╔══

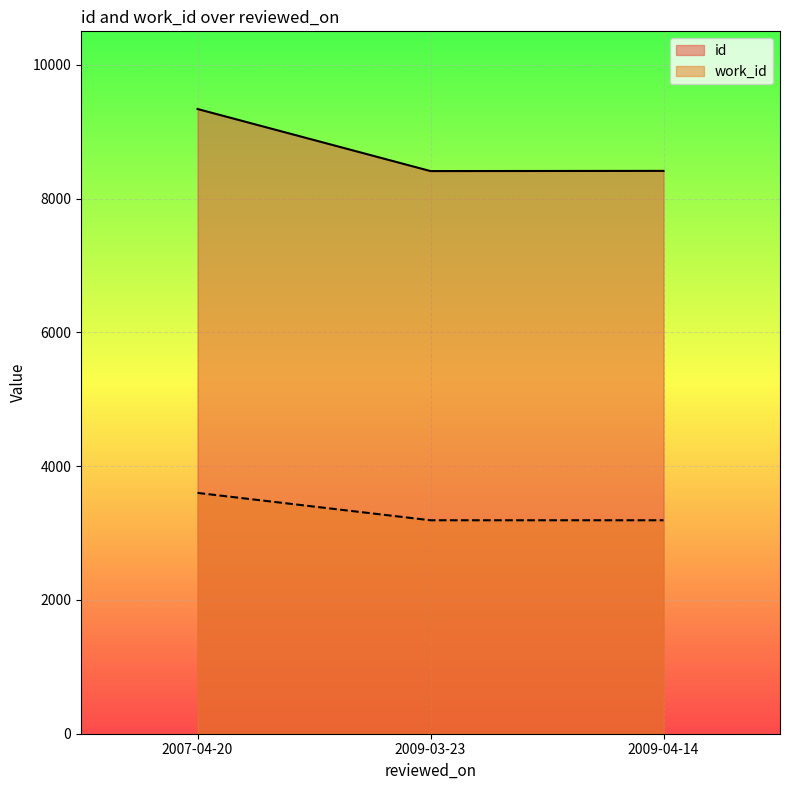

Which series has the largest range (max minus min)?

id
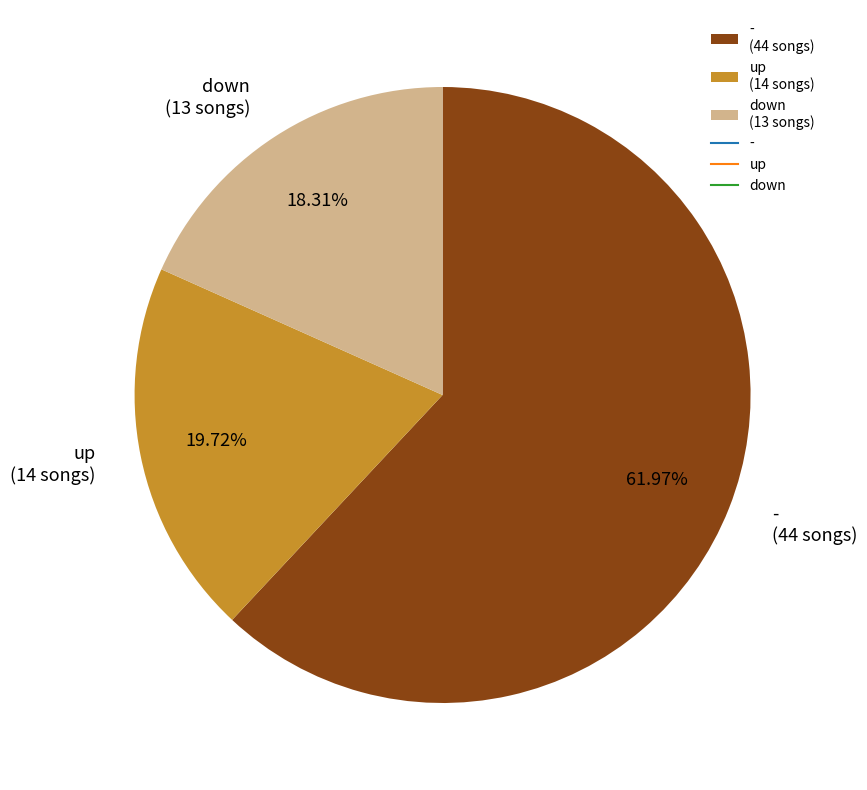

Which has a higher value, - or up?

-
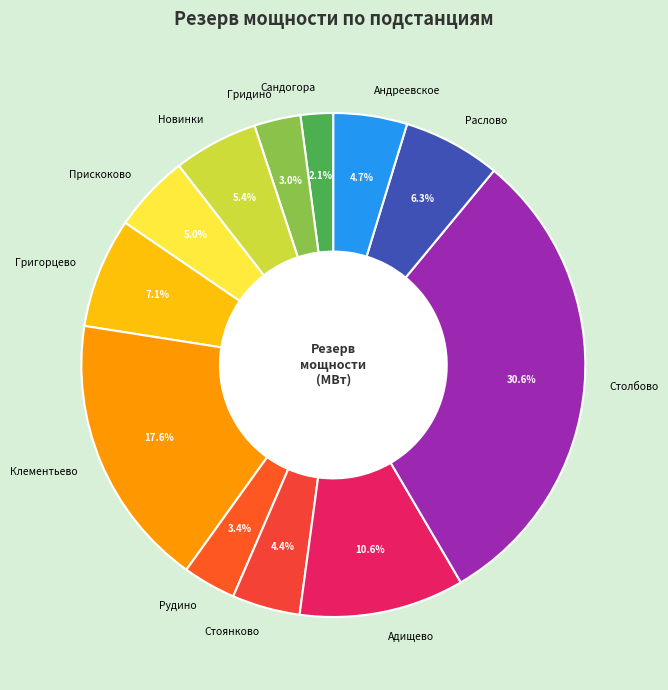

How many segments does this pie chart have?

12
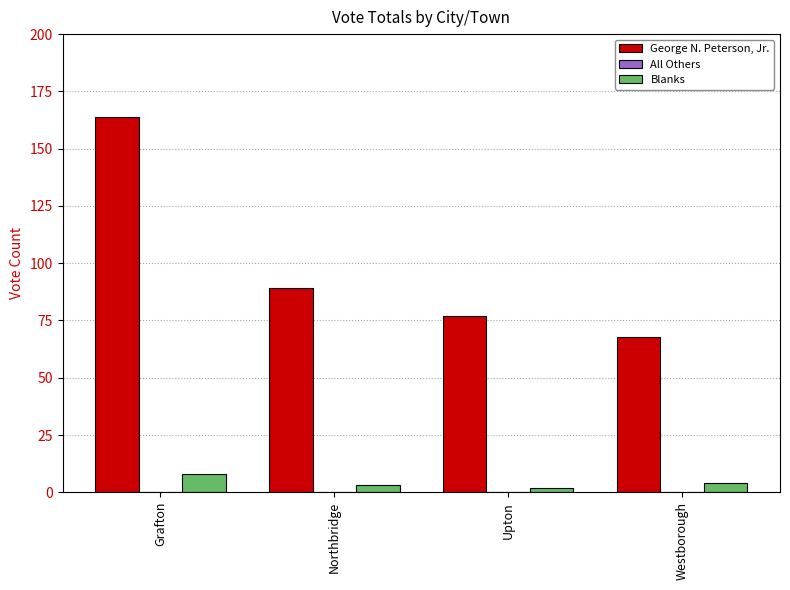

Which series has the largest range (max minus min)?

George N. Peterson, Jr.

╚══

▸ Problem statement
Rewrite the listing with the pictures left out, substituting "data set" for each occurrence of "series" and keeping everything else unchanged.

▸ Exercise solution
Which data set has the largest range (max minus min)?

id

Which has a higher value, - or up?

-

How many segments does this pie chart have?

12

Which data set has the largest range (max minus min)?

George N. Peterson, Jr.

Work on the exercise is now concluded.